Paternal Grandmother: Deceased age 80’s- Stroke.
Paternal Grandfather: Deceased Age 65- Heart attack.
Health Maintenance/Promotion:
Immunizations:
Up to date
Screening:
Nutritional counselling – Due
Review of Systems (ROS)
General: Reports fatigue, denies pain.
Skin: Denies itching or lesions.
HEENT: Reports ability to see well without glasses. Denies hearing difficulties. CV: Denies chest pain or discomfort.
Lungs: Denies cough or shortness of breath.
GI: Reports good appetite. Regular bowel movement, daily. Denies nausea or vomiting.
GU: Denies pain with urination, denies frequency or urgency.
PV: Denies calf pain or swelling.
MSK: Reports ability to walk with no assistive devices .
Neuro: Reports occasional headaches. Denies forgetfulness or dizziness.
Endocrine: Reports fatigue . Denies extreme thirst or hunger.
Psych: per Cc/HPI has insomnia, interests are being impeded by fatigue due to lack of sleep, denies feelings of guilt, reports focus and concentration suffering from lack of sleep, denies issues with eating or appetite, reports frequent feelings of anxiety, denies thoughts of suicide or self-harm.
Objective:
Physical Examination (PE):
Vital Signs: Blood Pressure 138/82, Pulse- 89, Respirations- 18, Temperature- 97.8(Oral), Oxygen Saturation-96% room air. Height 175.2cm, weight 280lbs, BMI- 41.34
General: Appears well groomed.
Skin: Warm, dry and intact.
HEENT: Eyelids in normal position. PERRLA. Extraocular movements smooth and symmetric. Ears equal in size bilaterally. No discharge. Lips pink and moist, no lesions.
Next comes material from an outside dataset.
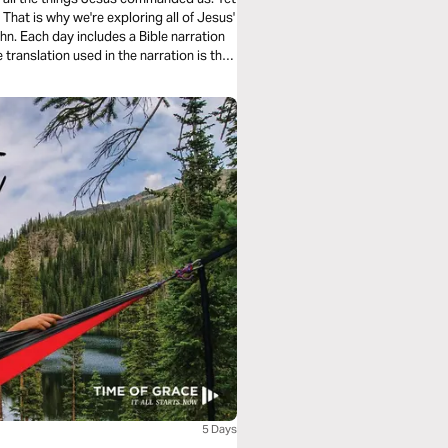
hat is why we're exploring all of Jesus'
n. Each day includes a Bible narration
5 Days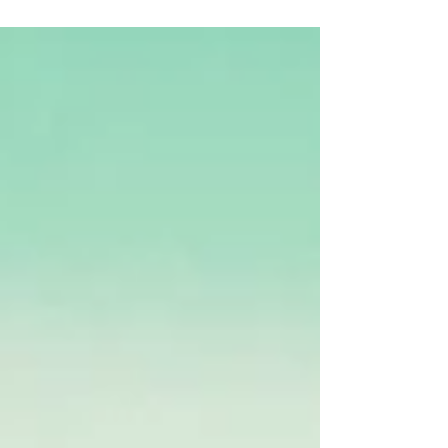
condition.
Neck: Symmetric with no noted masses. Full range of motion. No jugular vein distention.
CV: Heartbeat regular, Apical rate is 84 beats per minute, S1and S2 sounds auscultated .
Lungs: Respirations even and unlabored. Lungs clear to auscultation
GI: Abdomen round and soft. No tenderness. Active bowel sounds x 4 quadrants. Umbilicus midline. Abdominal striae noted.
PV: No edema. No clubbing of fingertips. Bilateral extremities warm to touch. Strong pedal and popliteal pulses.
MSK: Normal flexion and extension. Able to overcome gravity. Normal spine curvature. Neuro: Alert and oriented. No tremors or unilateral weakness. Sensation intact bilaterally. No Babinski reflexes intact at 2+.
Diagnostic Tests: Lipid panel one month ago – Tot Chol 172, HDL 38, LDL 134,Trigs 156
Assessment:
Diagnosis/Diagnoses:
1. Insomnia
2. Alcohol use
3. Anxiety
4. Obesity
5. Hypertension – Stable with current medication.
6. Hyperlipidemia – Stable with current medication.